**Tasks**.
1) From the InvenSense article, reproduce word for word the part that opens with the words containing "Last November's IPO, InvenSense" and closes with "sub $13 on Friday.".
2) List every stock ticker symbol that appears in parentheses in the InvenSense article.
3) According to the InvenSense article, what is causing a lower-than-expected ramp of new 4G LTE smartphones?

Last November's IPO, InvenSense (INVN), had lived a charmed life during the roughly six months since its IPO. The stock started trading around $9 and eventually traded as high as $22 in March. For an IPO mostly missing the initial day hype, the after market results were spectacular.
On Friday, InvenSense got a rude awakening to the realities of the public market. After reporting solid Q412 results, the company provided slightly lower revenue guidance for Q113. This led the stock to plunge 23% on Friday. The stock went from trading over $18 on Thursday to sub $13 on Friday.
In what has been an earnings season of massive selloffs, InvenSense wasn't even the largest sell-off on Friday. Body Central (BODY) saw a 48% decline; previously Riverbed Technology (RVBD) saw a nearly 30% loss on similar warnings (see my article on the plunge of Riverbed Technology). In light of the size of these other sell-offs, maybe the fact that InvenSense was only down 23% can be seen as constructive.
InvenSense is the leading provider of MotionTracking(TM) solutions for consumer electronic devices in the world. The company`s patented Nasiri-Fabrication platform and patent-pending MotionFusion technology address the emerging needs of many mass-market consumer applications such as, improved performance, accuracy, and intuitive motion and gesture based interfaces. InvenSense technology can be found in consumer electronic markets including smartphones, tablets, gaming devices, optical image stabilization, and remote controls for Smart TVs.
Basically the company is a leading provider for motion sensing technology in tablets and smartphones with specific success on Android based phones. Unfortunately, temporary shortages of Qualcomm's (QCOM) 8960 chip is leading to a lower-than-expected ramp of new 4G LTE smartphones.

**Available data**.
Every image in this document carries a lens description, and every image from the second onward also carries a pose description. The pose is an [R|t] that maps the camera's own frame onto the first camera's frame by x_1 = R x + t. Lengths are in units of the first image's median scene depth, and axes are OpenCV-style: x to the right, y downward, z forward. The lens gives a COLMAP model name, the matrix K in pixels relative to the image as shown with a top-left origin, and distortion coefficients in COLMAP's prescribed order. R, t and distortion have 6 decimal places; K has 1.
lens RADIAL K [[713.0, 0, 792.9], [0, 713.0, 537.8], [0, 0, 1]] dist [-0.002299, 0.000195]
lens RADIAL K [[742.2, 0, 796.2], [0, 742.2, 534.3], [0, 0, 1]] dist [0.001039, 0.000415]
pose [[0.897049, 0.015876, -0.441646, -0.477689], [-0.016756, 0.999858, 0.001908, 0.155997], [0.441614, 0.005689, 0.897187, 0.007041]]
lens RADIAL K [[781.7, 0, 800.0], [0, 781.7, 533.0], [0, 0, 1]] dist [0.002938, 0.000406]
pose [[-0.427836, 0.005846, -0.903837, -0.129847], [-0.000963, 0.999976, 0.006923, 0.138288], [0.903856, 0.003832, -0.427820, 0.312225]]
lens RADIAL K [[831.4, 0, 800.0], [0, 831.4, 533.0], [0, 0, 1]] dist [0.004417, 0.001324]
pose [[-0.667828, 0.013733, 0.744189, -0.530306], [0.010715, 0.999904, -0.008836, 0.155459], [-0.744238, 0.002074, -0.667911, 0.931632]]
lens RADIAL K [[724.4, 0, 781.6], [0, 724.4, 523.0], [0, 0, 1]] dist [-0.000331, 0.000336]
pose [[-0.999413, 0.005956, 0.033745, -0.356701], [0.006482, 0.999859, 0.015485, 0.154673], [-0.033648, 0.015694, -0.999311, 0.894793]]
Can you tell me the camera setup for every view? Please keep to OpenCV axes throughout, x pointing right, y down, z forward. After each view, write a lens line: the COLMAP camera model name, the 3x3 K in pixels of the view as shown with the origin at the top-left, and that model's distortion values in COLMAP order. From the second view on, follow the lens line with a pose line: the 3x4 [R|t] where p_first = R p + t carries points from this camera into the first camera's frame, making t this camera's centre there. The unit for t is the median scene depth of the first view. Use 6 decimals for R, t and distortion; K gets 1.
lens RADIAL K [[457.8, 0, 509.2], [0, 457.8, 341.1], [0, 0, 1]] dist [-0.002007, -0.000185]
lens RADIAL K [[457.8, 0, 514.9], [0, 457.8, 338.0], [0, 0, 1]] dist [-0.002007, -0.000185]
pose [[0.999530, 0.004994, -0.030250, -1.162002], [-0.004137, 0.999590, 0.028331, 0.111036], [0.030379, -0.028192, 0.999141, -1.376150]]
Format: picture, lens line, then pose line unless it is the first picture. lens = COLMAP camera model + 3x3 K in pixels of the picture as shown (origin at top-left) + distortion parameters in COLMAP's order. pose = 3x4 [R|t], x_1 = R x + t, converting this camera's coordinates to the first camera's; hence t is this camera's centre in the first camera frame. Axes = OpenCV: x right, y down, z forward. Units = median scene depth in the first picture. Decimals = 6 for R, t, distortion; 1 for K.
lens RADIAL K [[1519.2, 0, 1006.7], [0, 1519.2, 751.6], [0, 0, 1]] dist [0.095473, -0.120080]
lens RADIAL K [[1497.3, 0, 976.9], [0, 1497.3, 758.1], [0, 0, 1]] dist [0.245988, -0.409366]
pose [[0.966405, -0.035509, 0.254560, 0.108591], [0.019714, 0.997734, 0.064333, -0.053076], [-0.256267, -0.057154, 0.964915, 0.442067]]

**Outputs by task**.
1)
Last November's IPO, InvenSense (INVN), had lived a charmed life during the roughly six months since its IPO. The stock started trading around $9 and eventually traded as high as $22 in March. For an IPO mostly missing the initial day hype, the after market results were spectacular.
On Friday, InvenSense got a rude awakening to the realities of the public market. After reporting solid Q412 results, the company provided slightly lower revenue guidance for Q113. This led the stock to plunge 23% on Friday. The stock went from trading over $18 on Thursday to sub $13 on Friday.

2) INVN, BODY, RVBD, QCOM

3) Temporary shortages of Qualcomm's 8960 chip are causing it.